Harvard teachers voted earlier this week to ratify a new one-year contract, bringing the town budget for fiscal 2011 closer to final form. The School Committee also voted to approve the contract, although the approval technically remains “tentative” until the agreement is incorporated into a final document that both parties can review and sign.
The terms of the new contract were not released immediately. Superintendent Thomas Jefferson noted that it includes a 1 percent time/wage adjustment. The contract is also based on a townwide health insurance plan that establishes the same benefits for all town employees.
The School Committee approved the contract 4-0, with Chairman Keith Cheveralls abstaining. Cheveralls is barred from voting on the contract under conflict-of-interest rules, because his wife is a teacher in the Harvard school system. Cheveralls explained that he will seek advice from school counsel Naomi Stromberg as to whether he can legally be a signatory to the final agreement.
After the vote, Cheveralls stated that he wished to acknowledge “the hard work of every single one of my colleagues on the School Committee, the superintendent, the town administrator, the Board of Selectmen, and a whole variety of other folk who really did contribute to what I now know was an incredibly grounded effort to bring some multi-faceted issues, complex issues, to closure in such a timely manner. I’m humbled by the dedication and hard work that many people have put in while I, of course, have been recusing myself on the sidelines because my wife Mary Anne is a teacher in Harvard.”
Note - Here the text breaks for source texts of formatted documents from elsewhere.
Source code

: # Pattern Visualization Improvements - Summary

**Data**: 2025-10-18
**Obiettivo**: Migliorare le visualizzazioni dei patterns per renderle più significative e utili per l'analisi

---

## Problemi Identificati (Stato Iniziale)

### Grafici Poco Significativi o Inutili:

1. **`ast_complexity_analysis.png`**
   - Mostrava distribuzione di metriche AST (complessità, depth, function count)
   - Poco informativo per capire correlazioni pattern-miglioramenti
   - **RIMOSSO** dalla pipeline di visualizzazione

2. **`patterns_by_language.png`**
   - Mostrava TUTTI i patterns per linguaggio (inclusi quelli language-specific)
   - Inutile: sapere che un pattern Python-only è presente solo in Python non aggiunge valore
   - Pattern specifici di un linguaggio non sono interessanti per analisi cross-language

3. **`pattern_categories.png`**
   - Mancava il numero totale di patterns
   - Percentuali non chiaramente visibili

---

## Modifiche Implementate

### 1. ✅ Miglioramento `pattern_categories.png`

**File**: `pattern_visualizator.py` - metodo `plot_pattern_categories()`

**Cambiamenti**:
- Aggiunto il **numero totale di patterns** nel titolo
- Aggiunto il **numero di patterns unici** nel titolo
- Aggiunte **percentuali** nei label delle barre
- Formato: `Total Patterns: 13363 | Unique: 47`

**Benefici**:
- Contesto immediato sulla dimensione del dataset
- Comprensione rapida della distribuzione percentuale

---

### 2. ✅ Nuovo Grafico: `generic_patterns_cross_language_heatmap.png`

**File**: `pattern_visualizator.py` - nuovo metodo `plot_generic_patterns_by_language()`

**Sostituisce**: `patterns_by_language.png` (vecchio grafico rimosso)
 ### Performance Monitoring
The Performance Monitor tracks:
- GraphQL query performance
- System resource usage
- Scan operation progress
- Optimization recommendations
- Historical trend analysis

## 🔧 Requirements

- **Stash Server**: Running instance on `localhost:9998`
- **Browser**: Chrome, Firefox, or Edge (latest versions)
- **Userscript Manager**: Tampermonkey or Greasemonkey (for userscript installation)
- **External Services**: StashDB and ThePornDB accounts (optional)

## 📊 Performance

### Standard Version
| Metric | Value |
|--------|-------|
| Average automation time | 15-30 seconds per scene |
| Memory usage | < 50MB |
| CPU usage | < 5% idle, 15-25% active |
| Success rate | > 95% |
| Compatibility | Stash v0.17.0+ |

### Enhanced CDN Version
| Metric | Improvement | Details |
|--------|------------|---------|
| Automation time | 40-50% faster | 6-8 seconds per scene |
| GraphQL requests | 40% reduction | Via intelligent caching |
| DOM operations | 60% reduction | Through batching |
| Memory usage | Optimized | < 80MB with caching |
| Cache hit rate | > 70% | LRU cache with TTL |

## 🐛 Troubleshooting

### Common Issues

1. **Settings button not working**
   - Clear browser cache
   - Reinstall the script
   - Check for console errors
With the agreement on the teacher’s contract, the school budget for fiscal year 2011 stands at $12,753,491. The amount on which the town will vote in the omnibus budget at the Annual Town Meeting is expected to be $11,094,861. The difference between the two amounts—$1,658,630—is the amount that the schools obtain from other sources, including state aid, school choice funds, and the contract with MassDevelopment to educate the Devens students.